She pauses. Sniffs. Shudders in my arms. “I… I don’t remember.”
“What?”
“I don’t remember,” she repeats. “I don’t know why I was out there.”
A chill that has nothing to do with the temperature encases my lungs.
“What do you mean?” I ask in a careful tone.
More tears escape, leaking down Rory’s cheeks. Two white teeth dig into her lower lip. “The last thing I remember was getting ready for bed. I don’t remember anything after that.”
“You don’t remember going outside? Or anyone?—”
“No.” She shakes her head vehemently, wincing as she does it. “I don’t remember any of it.” Then she buries her face in my neck, wetting my skin with her tears. “I don’t know what happened. And I’m….”
That ever-present belt around my chest wrenches tighter. “What, Ror?”
A few seconds go by before she answers. “I’m scared, Gage.”
Oh.
Protectiveness like I’ve never felt before sweeps through me.
“It’s okay,” I reply, while feeling anything but. “We’ll figure it out.”
Her eyes meet mine again, wide and pleading. “You’ll stay with me?”
“Ror.” My chest squeezes. “Of course I will.”
CHAPTER 3
RORY
I never wantedto be in the hospital again.
Unrealistic? Maybe.
Still. I hoped, at least.
But in all the times I thought it might be unavoidable—like the time I tripped over Elmore and twisted my ankle, the food poisoning I got three years ago, or the rusty nail I stepped on while trying to clean out the barn—I never imagined ending up here without any memory of how or why.
That’s what makes this whole thing doubly frightening. It would be scary enough with my injuries alone—minor concussion, bruised ribs and trachea, and more cuts and scrapes than I can count—but not even knowing how I got them?
It’s terrifying; even though I’m doing my best to hide it.

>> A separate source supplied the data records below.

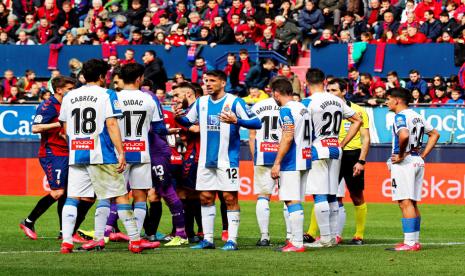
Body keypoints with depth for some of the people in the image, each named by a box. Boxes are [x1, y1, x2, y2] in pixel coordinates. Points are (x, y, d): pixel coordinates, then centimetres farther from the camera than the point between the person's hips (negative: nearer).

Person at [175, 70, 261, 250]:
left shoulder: (234, 102, -8)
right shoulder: (201, 102, 10)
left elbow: (256, 123, -12)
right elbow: (188, 121, 21)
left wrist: (236, 121, -28)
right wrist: (179, 117, -2)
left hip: (227, 159, -6)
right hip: (206, 160, 6)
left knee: (230, 198, -3)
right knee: (205, 198, 6)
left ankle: (232, 240, 0)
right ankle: (207, 239, 13)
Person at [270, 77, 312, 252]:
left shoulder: (286, 110, -11)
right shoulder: (303, 108, 16)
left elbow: (288, 138, -19)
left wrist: (277, 163, -17)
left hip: (291, 163, -9)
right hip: (305, 160, 9)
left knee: (292, 202, -8)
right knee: (295, 202, 14)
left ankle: (297, 243, -11)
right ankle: (294, 239, 16)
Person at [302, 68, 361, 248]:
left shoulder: (308, 103, -10)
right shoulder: (338, 101, 10)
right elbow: (357, 121, 17)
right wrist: (342, 144, 16)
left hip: (317, 151, -6)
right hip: (335, 152, 7)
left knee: (320, 195, -4)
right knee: (331, 195, 12)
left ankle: (325, 238, -6)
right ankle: (333, 236, 14)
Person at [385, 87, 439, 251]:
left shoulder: (400, 116, -11)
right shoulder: (417, 116, 15)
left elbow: (404, 135, -31)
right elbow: (434, 135, 24)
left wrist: (400, 155, -18)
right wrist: (423, 156, 18)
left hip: (404, 163, -9)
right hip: (418, 162, 9)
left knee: (405, 203, -9)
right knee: (413, 203, 13)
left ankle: (410, 243, -12)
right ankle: (415, 241, 14)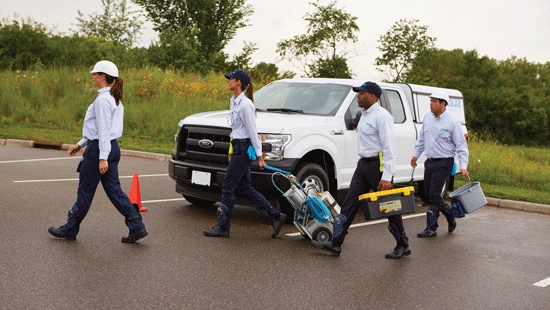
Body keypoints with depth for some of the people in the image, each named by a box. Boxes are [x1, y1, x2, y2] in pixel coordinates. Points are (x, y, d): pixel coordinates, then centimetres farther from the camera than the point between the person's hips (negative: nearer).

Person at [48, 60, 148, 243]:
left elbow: (104, 130, -20)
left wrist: (102, 158, -23)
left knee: (85, 192, 4)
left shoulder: (102, 100, -14)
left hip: (99, 149, -9)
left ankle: (70, 230, 19)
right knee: (114, 190, 8)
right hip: (112, 148, 9)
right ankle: (137, 227, 3)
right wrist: (80, 144, 25)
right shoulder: (114, 99, 15)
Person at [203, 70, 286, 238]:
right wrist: (232, 149, 19)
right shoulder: (233, 101, 12)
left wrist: (259, 156, -15)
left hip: (244, 148, -10)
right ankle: (275, 216, 18)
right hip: (238, 147, 10)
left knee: (228, 187, -3)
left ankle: (223, 227, 7)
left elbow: (252, 131, -17)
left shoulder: (245, 104, -16)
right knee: (244, 187, 12)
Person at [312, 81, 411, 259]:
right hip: (364, 164, 9)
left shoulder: (382, 116, -15)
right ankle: (335, 244, 5)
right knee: (349, 203, 4)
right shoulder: (364, 115, 15)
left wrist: (386, 177, -25)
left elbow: (389, 147, -21)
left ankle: (403, 246, 16)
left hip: (379, 165, -9)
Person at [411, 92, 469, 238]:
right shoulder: (427, 117, 7)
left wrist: (463, 166, -15)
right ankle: (449, 213, 31)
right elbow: (421, 138, 20)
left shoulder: (452, 122, -11)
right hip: (429, 161, 7)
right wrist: (416, 154, 22)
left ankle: (431, 228, -3)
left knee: (434, 195, -10)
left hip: (444, 163, -7)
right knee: (429, 194, 9)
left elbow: (461, 146, -8)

While the emergency room doctor examined me, it was a little easier to keep up a good front. I could focus on the clinical part of it, the tests and diagnostic questions, while shoving my turbulent emotions to the side. Listening to the doctor rattle off vital signs and X-ray results was far easier than letting mymind wander to those missing hours between bedtime and this morning.
But now that I’m alone in the hospital room again, all those scary thoughts come rushing back in.
How did I end up in the woods?
Why would I have gone out there?
Who hit me hard enough to give me a concussion? Whose fingerprints made a ring of bruises around my neck?
And the scariest question of all—why can’t I remember?
The doctor said it’s normal to experience a loss of memory after a head injury. Especially if the events leading up to it were traumatic, which I think it’s safe to assume they were. He didn’t come right and say,well, it looks like someone tried to kill you, but what other explanation can there be? I was punched in the head. Kicked in the ribs, if the foot-sized bruise on my side is any indication, and it couldn’t be more obvious that someone tried to strangle me.